While fluorophore saturation itself has been recognized for quite some time, its effect on intensity-based FRET calculations is overlooked. The figure below shows the effect of donor saturation on the FRET efficiency calculated from donor quenching. It can be seen that the apparent FRET efficiency declines significantly as donor saturation kicks in.
The consequences of fluorophore saturation on intensity-based FRET calculations are taken into consideration in the rFRET Matlab applications (see above). In addition, an Excel file is also made available in which most of the formulas have been implemented.
r0ForFret: calculating the overlap integral and R0 for a donor-acceptor pair
Program can be used in two different modes:
- GUI mode:
Help: the Help file also available from the application.
- Command prompt mode:
The following options are available:
- 'fd' followed by a variable (required): a variable containing the emission spectrum of the donor in a 1-D array. The spectrum does not have to be normalized, because the program performs normalization.
- 'absa' followed by a variable (required): a variable containing the absorption spectrum of the acceptor in a 1-D array. If the spectrum contains normalized absorption values, the parameters 'normalized' and 'epsa' must be present in the argument list.
- 'wavelengthd' followed by a variable (required): a variable containing the wavelength scale of the donor emission spectrum. The unit of the wavelength must be nm.
- 'wavelengtha' followed by a variable (required): a variable containing the wavelength scale of the acceptor absortpion spectrum. The unit of the wavelength must be nm.
- 'n' followed by a number (required): the index of refraction of the medium.
- 'qd' followed by a number (required): the quantum yield of the donor in the absence of the acceptor.
- 'kappa2' followed by a number (required): the orientation factor.

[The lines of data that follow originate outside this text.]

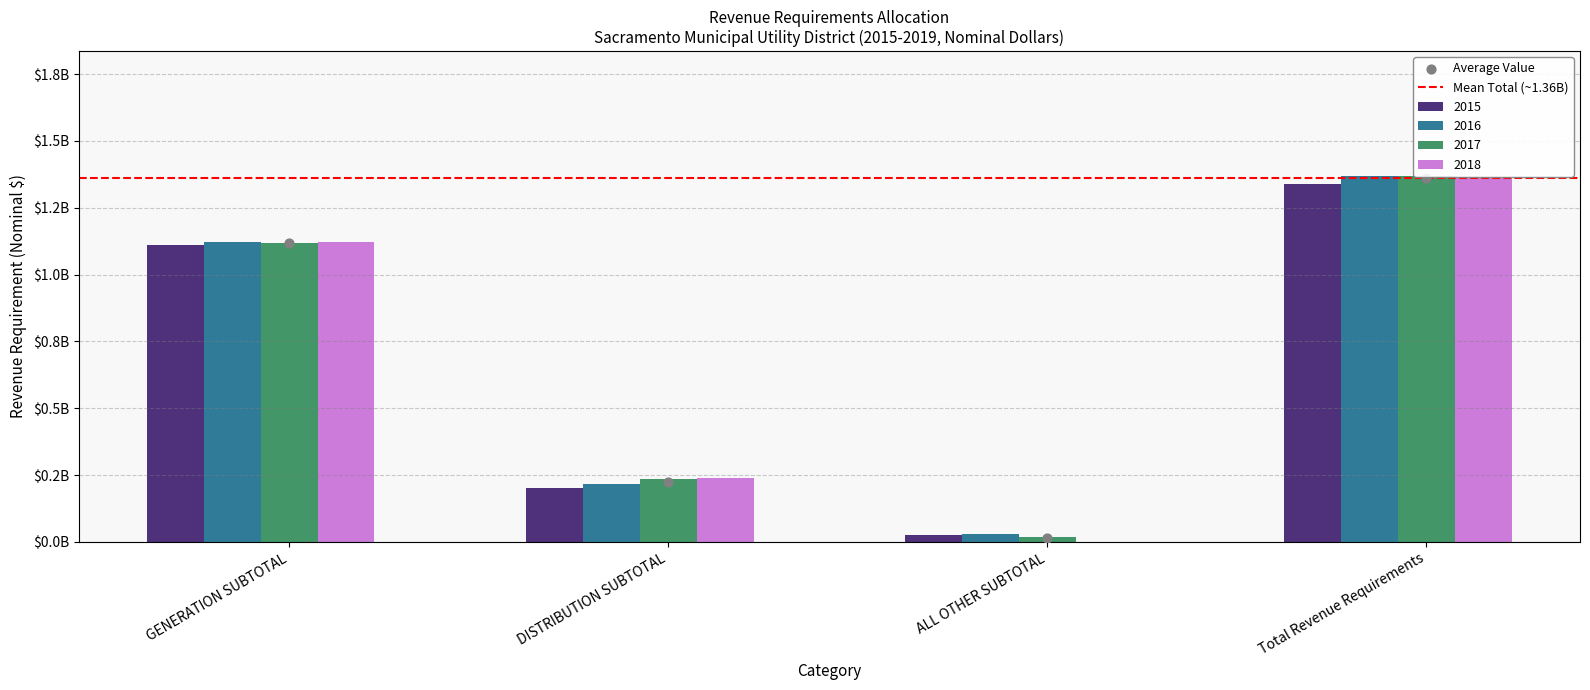

Is the value of 2018 at Total Revenue Requirements greater than the value of 2017 at ALL OTHER SUBTOTAL?

Yes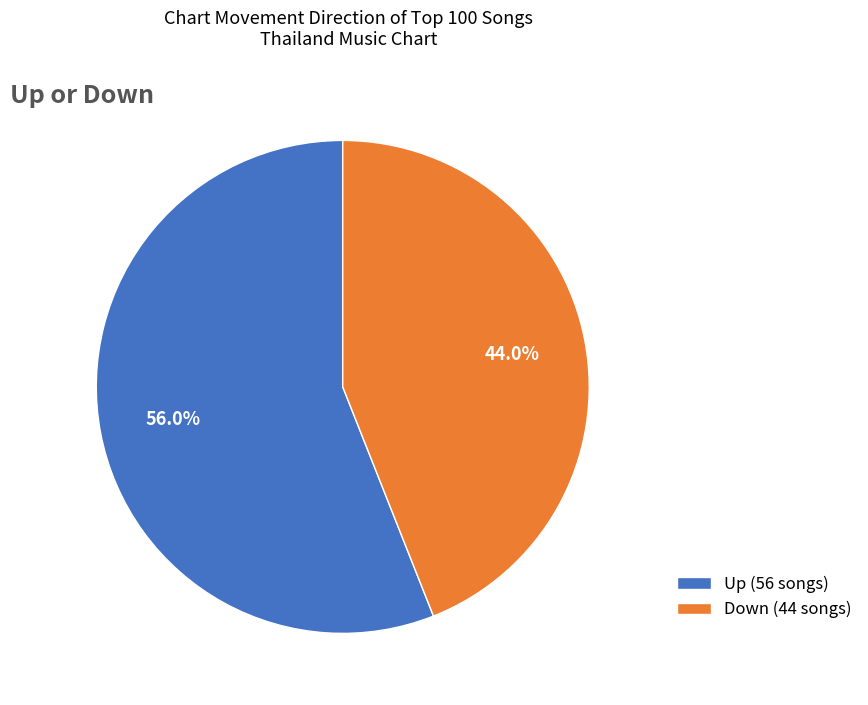

Which category has the biggest portion of the pie?

Up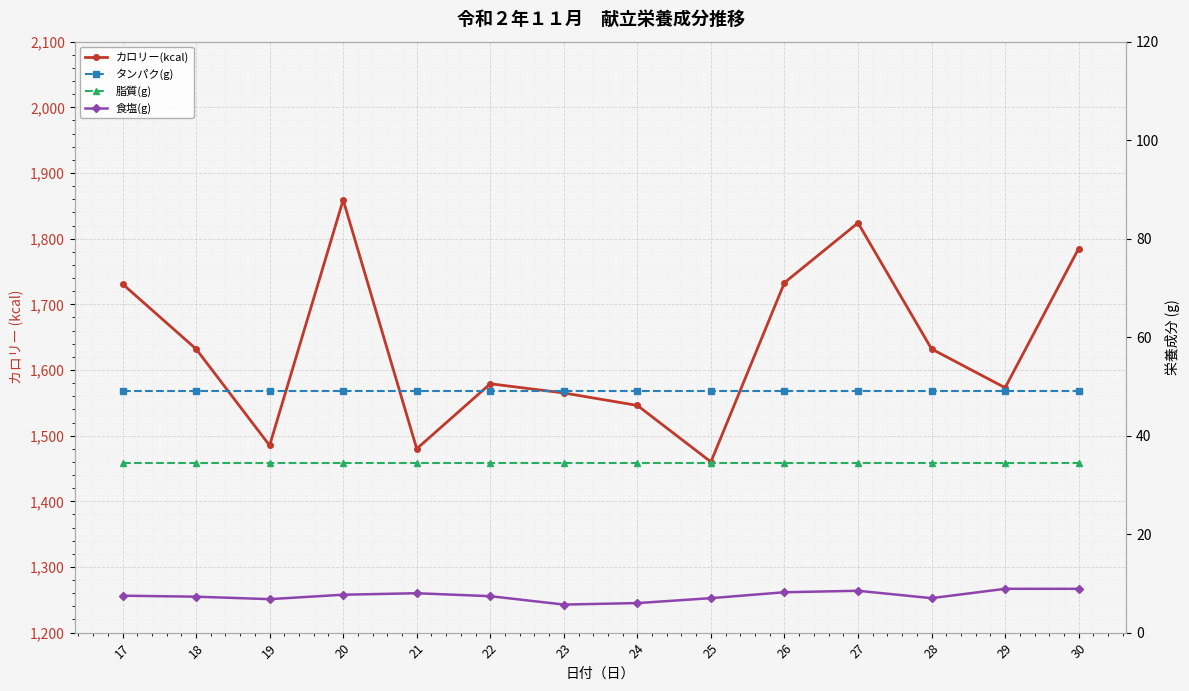

What is the difference between the 食塩(g) values at 20 and 17?

0.2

- 'normalized': indicates that the absorption spectrum of the acceptor does not contain molar absorption coefficients, but normalized absorption values.
- 'epsa' followed by two numbers: the first is the wavelength at which the molar absorption coefficient of the acceptor is given by the second number.
Installation: download the file, unzip it to a folder on your computer. This program is also available from the Matlab File Exchange.